TASK>
Quote every line of the data below as it stands, omitting pictures.

Stored items

■ ■ ■ ■ ■

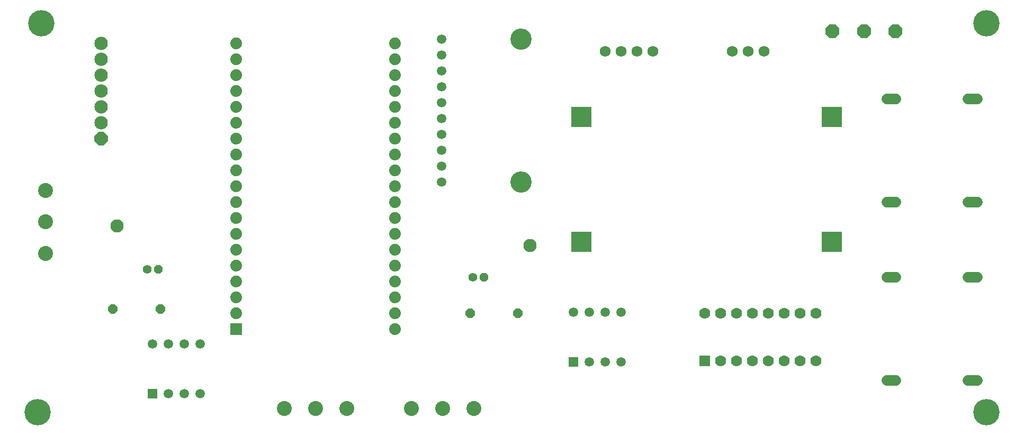
<source format=gbr>
G04 EAGLE Gerber RS-274X export*
G75*
%MOMM*%
%FSLAX34Y34*%
%LPD*%
%INSoldermask Bottom*%
%IPPOS*%
%AMOC8*
5,1,8,0,0,1.08239X$1,22.5*%
G01*
%ADD10P,1.539592X8X22.500000*%
%ADD11C,1.422400*%
%ADD12R,1.778200X1.778200*%
%ADD13C,1.778200*%
%ADD14C,2.387600*%
%ADD15P,1.649562X8X22.500000*%
%ADD16R,1.879600X1.879600*%
%ADD17C,1.879600*%
%ADD18P,2.309387X8X22.500000*%
%ADD19C,2.133600*%
%ADD20P,2.384722X8X202.500000*%
%ADD21C,1.711200*%
%ADD22R,1.491200X1.491200*%
%ADD23C,1.491200*%
%ADD24C,1.511200*%
%ADD25C,3.403200*%
%ADD26R,3.203200X3.203200*%
%ADD27C,1.727200*%
%ADD28C,4.219200*%
%ADD29C,2.108200*%


D10*
X231140Y565150D03*
D11*
X213360Y565150D03*
D10*
X751840Y552450D03*
D11*
X734060Y552450D03*
D12*
X1104900Y419100D03*
D13*
X1130300Y419100D03*
X1155700Y419100D03*
X1181100Y419100D03*
X1206500Y419100D03*
X1231900Y419100D03*
X1257300Y419100D03*
X1282700Y419100D03*
X1282700Y495300D03*
X1257300Y495300D03*
X1231900Y495300D03*
X1206500Y495300D03*
X1181100Y495300D03*
X1104900Y495300D03*
X1155700Y495300D03*
X1130300Y495300D03*
D14*
X432600Y342900D03*
X482600Y342900D03*
X532600Y342900D03*
D15*
X158750Y501650D03*
X234950Y501650D03*
D14*
X50800Y691350D03*
X50800Y641350D03*
X50800Y591350D03*
D15*
X730250Y495300D03*
X806450Y495300D03*
D14*
X635800Y342900D03*
X685800Y342900D03*
X735800Y342900D03*
D16*
X355600Y469900D03*
D17*
X355600Y495300D03*
X355600Y520700D03*
X355600Y546100D03*
X355600Y571500D03*
X355600Y596900D03*
X355600Y622300D03*
X355600Y647700D03*
X355600Y673100D03*
X355600Y698500D03*
X355600Y723900D03*
X355600Y749300D03*
X355600Y774700D03*
X355600Y800100D03*
X355600Y825500D03*
X355600Y850900D03*
X355600Y876300D03*
X355600Y901700D03*
X355600Y927100D03*
X609600Y927100D03*
X609600Y901700D03*
X609600Y876300D03*
X609600Y850900D03*
X609600Y825500D03*
X609600Y800100D03*
X609600Y774700D03*
X609600Y749300D03*
X609600Y723900D03*
X609600Y698500D03*
X609600Y673100D03*
X609600Y647700D03*
X609600Y622300D03*
X609600Y596900D03*
X609600Y571500D03*
X609600Y546100D03*
X609600Y520700D03*
X609600Y495300D03*
X609600Y469900D03*
D18*
X139700Y774700D03*
D19*
X139700Y800100D03*
X139700Y825500D03*
X139700Y850900D03*
X139700Y876300D03*
X139700Y901700D03*
X139700Y927100D03*
D20*
X1409700Y946150D03*
X1359700Y946150D03*
X1308900Y946150D03*
D21*
X1395810Y552450D02*
X1410890Y552450D01*
X1525810Y552450D02*
X1540890Y552450D01*
X1540890Y387450D02*
X1525810Y387450D01*
X1410890Y387450D02*
X1395810Y387450D01*
X1395810Y838200D02*
X1410890Y838200D01*
X1525810Y838200D02*
X1540890Y838200D01*
X1540890Y673200D02*
X1525810Y673200D01*
X1410890Y673200D02*
X1395810Y673200D01*
D22*
X895350Y417500D03*
D23*
X920750Y417500D03*
X946150Y417500D03*
X971550Y417500D03*
X971550Y496900D03*
X946150Y496900D03*
X920750Y496900D03*
X895350Y496900D03*
D24*
X684530Y933450D03*
X684530Y908050D03*
X684530Y882650D03*
X684530Y857250D03*
X684530Y831850D03*
X684530Y806450D03*
X684530Y781050D03*
X684530Y755650D03*
X684530Y730250D03*
X684530Y704850D03*
D25*
X811530Y933450D03*
X811530Y704850D03*
D22*
X222250Y366700D03*
D23*
X247650Y366700D03*
X273050Y366700D03*
X298450Y366700D03*
X298450Y446100D03*
X273050Y446100D03*
X247650Y446100D03*
X222250Y446100D03*
D26*
X908050Y609600D03*
X908050Y809600D03*
X1308050Y809600D03*
X1308050Y609600D03*
D27*
X996950Y914400D03*
X971550Y914400D03*
X946150Y914400D03*
X1022350Y914400D03*
X1200150Y914400D03*
X1174750Y914400D03*
X1149350Y914400D03*
D28*
X1555750Y336550D03*
X1555750Y958850D03*
X44450Y958850D03*
X38100Y336550D03*
D29*
X165100Y635000D03*
X825500Y603250D03*
M02*

</source>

■ ■ ■ ■ ■

EXERCISE RESULT>
<source format=gbr>
G04 EAGLE Gerber RS-274X export*
G75*
%MOMM*%
%FSLAX34Y34*%
%LPD*%
%INSoldermask Bottom*%
%IPPOS*%
%AMOC8*
5,1,8,0,0,1.08239X$1,22.5*%
G01*
%ADD10P,1.539592X8X22.500000*%
%ADD11C,1.422400*%
%ADD12R,1.778200X1.778200*%
%ADD13C,1.778200*%
%ADD14C,2.387600*%
%ADD15P,1.649562X8X22.500000*%
%ADD16R,1.879600X1.879600*%
%ADD17C,1.879600*%
%ADD18P,2.309387X8X22.500000*%
%ADD19C,2.133600*%
%ADD20P,2.384722X8X202.500000*%
%ADD21C,1.711200*%
%ADD22R,1.491200X1.491200*%
%ADD23C,1.491200*%
%ADD24C,1.511200*%
%ADD25C,3.403200*%
%ADD26R,3.203200X3.203200*%
%ADD27C,1.727200*%
%ADD28C,4.219200*%
%ADD29C,2.108200*%


D10*
X231140Y565150D03*
D11*
X213360Y565150D03*
D10*
X751840Y552450D03*
D11*
X734060Y552450D03*
D12*
X1104900Y419100D03*
D13*
X1130300Y419100D03*
X1155700Y419100D03*
X1181100Y419100D03*
X1206500Y419100D03*
X1231900Y419100D03*
X1257300Y419100D03*
X1282700Y419100D03*
X1282700Y495300D03*
X1257300Y495300D03*
X1231900Y495300D03*
X1206500Y495300D03*
X1181100Y495300D03*
X1104900Y495300D03*
X1155700Y495300D03*
X1130300Y495300D03*
D14*
X432600Y342900D03*
X482600Y342900D03*
X532600Y342900D03*
D15*
X158750Y501650D03*
X234950Y501650D03*
D14*
X50800Y691350D03*
X50800Y641350D03*
X50800Y591350D03*
D15*
X730250Y495300D03*
X806450Y495300D03*
D14*
X635800Y342900D03*
X685800Y342900D03*
X735800Y342900D03*
D16*
X355600Y469900D03*
D17*
X355600Y495300D03*
X355600Y520700D03*
X355600Y546100D03*
X355600Y571500D03*
X355600Y596900D03*
X355600Y622300D03*
X355600Y647700D03*
X355600Y673100D03*
X355600Y698500D03*
X355600Y723900D03*
X355600Y749300D03*
X355600Y774700D03*
X355600Y800100D03*
X355600Y825500D03*
X355600Y850900D03*
X355600Y876300D03*
X355600Y901700D03*
X355600Y927100D03*
X609600Y927100D03*
X609600Y901700D03*
X609600Y876300D03*
X609600Y850900D03*
X609600Y825500D03*
X609600Y800100D03*
X609600Y774700D03*
X609600Y749300D03*
X609600Y723900D03*
X609600Y698500D03*
X609600Y673100D03*
X609600Y647700D03*
X609600Y622300D03*
X609600Y596900D03*
X609600Y571500D03*
X609600Y546100D03*
X609600Y520700D03*
X609600Y495300D03*
X609600Y469900D03*
D18*
X139700Y774700D03*
D19*
X139700Y800100D03*
X139700Y825500D03*
X139700Y850900D03*
X139700Y876300D03*
X139700Y901700D03*
X139700Y927100D03*
D20*
X1409700Y946150D03*
X1359700Y946150D03*
X1308900Y946150D03*
D21*
X1395810Y552450D02*
X1410890Y552450D01*
X1525810Y552450D02*
X1540890Y552450D01*
X1540890Y387450D02*
X1525810Y387450D01*
X1410890Y387450D02*
X1395810Y387450D01*
X1395810Y838200D02*
X1410890Y838200D01*
X1525810Y838200D02*
X1540890Y838200D01*
X1540890Y673200D02*
X1525810Y673200D01*
X1410890Y673200D02*
X1395810Y673200D01*
D22*
X895350Y417500D03*
D23*
X920750Y417500D03*
X946150Y417500D03*
X971550Y417500D03*
X971550Y496900D03*
X946150Y496900D03*
X920750Y496900D03*
X895350Y496900D03*
D24*
X684530Y933450D03*
X684530Y908050D03*
X684530Y882650D03*
X684530Y857250D03*
X684530Y831850D03*
X684530Y806450D03*
X684530Y781050D03*
X684530Y755650D03*
X684530Y730250D03*
X684530Y704850D03*
D25*
X811530Y933450D03*
X811530Y704850D03*
D22*
X222250Y366700D03*
D23*
X247650Y366700D03*
X273050Y366700D03*
X298450Y366700D03*
X298450Y446100D03*
X273050Y446100D03*
X247650Y446100D03*
X222250Y446100D03*
D26*
X908050Y609600D03*
X908050Y809600D03*
X1308050Y809600D03*
X1308050Y609600D03*
D27*
X996950Y914400D03*
X971550Y914400D03*
X946150Y914400D03*
X1022350Y914400D03*
X1200150Y914400D03*
X1174750Y914400D03*
X1149350Y914400D03*
D28*
X1555750Y336550D03*
X1555750Y958850D03*
X44450Y958850D03*
X38100Y336550D03*
D29*
X165100Y635000D03*
X825500Y603250D03*
M02*

</source>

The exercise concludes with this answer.